The summer before I started medical school I read, One in Three: A Son’s Journey Into the History of Science and Cancer by Adam Wishart and was struck by the poignancy of the title. It refers to the number of people who will be diagnosed with cancer and Mr. Wishart’s belief that we need to stop talking about the disease in hushed tones as it becomes something "to live with rather than to die from."

I felt a flame light inside of me. I wanted to be on the frontlines of something that affected so many. I also knew that in such a conservative field, natural medicine was an uncharted frontier. To matriculate into one of the 6 hospital-based fellowship programs in integrative oncology, nationwide, I had to be the best: jump higher, run faster, work harder. And so I did.

After my clinic shifts were over, long after everyone else had hit the bars, done with patient care, I would sit in the basement library of the hospital in my scrubs and pull complicated “cases” from medical records.

Over a thermos of coffee, I would curl up in a chair and read a chart from beginning to end. On a blank sheet of paper, I would map out their health story, I would find the connections, where did it all start, how would it end, do we intervene, what is the most comprehensive and targeted intervention possible.

I graduated from medical school in 2010 and that year, was the only candidate in the nation to be accepted to Cancer Treatment of America’s Eastern Regional Medical Integrative Oncology Fellowship in Philadelphia.

Last year, my grandfather was diagnosed with cancer.
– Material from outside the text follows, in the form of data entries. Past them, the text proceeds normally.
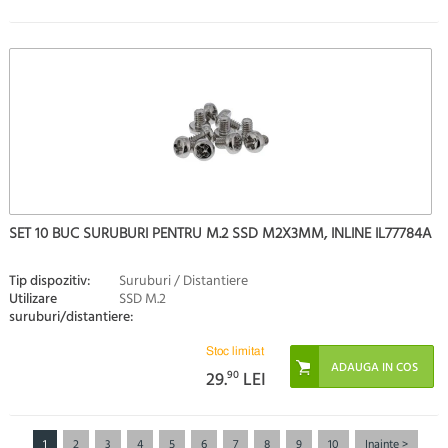
SET 10 BUC SURUBURI PENTRU M.2 SSD M2X3MM, INLINE IL77784A
Tip dispozitiv:
Suruburi / Distantiere
Utilizare
SSD M.2
suruburi/distantiere:
Stoc limitat
29.
90
LEI
1
2
3
4
5
6
7
8
9
10
Inainte >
He lived in a small country off the southeast coast of Madagascar where I spent much of my childhood. He was a strong man, a proud man, short in stature, muscular, straight back. He was distinguished.
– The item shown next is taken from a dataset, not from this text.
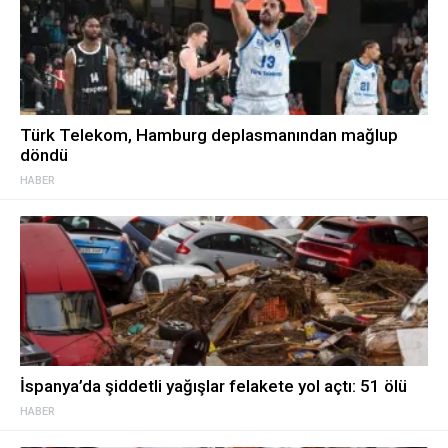
Türk Telekom, Hamburg deplasmanından mağlup
döndü
HABER
İspanya’da şiddetli yağışlar felakete yol açtı: 51 ölü
HABER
Quiet, stoic, prayerful, he loved me like I was an angel but he never said it, only showed it. It was in how he looked at me when I came down to breakfast, how he held my hand in the city capital, how he turned a bitter eye towards anyone who criticized me openly. My grandfather was the only person I saw who lived a life completely consistent with his values.

The medical system in my little less-developed country is mostly broken, largely rudimentary, specialty care is almost non existent. There is no palliative care. He died in the most undignified manner possible.

Until my grandfather’s diagnosis, I was one of the lucky few for whom cancer was an opportunity. An opportunity to work with people doing the hard work of living well or dying well. This work humbled me. Every patient was a gift of grace and courage and I truly believe that this work, gives my life, meaning.

Since his diagnosis, my work has become something different…in each one of my patients now, I see my mother, who is haunted by her failure to save her father, my aunt, who was in grace as she let him go, my grandmother who walked with him in life and walks towards him after his death…I see it all.

For me it’s not so much a choice to work in cancer care, as a calling. We bear witness daily…this disease can be a brutal thing, but it is also an opportunity to bring those of us who have it and those of us who work with it, closer to the person that God intends us to be, because it forces us to acknowledge that this physical world that we hold so tightly to, may not be the one we actually live in. It humbles us, it keeps us learning, it keeps us curious.

And now, for me, it is an opportunity, to give to others what I wish I could have given to my own family.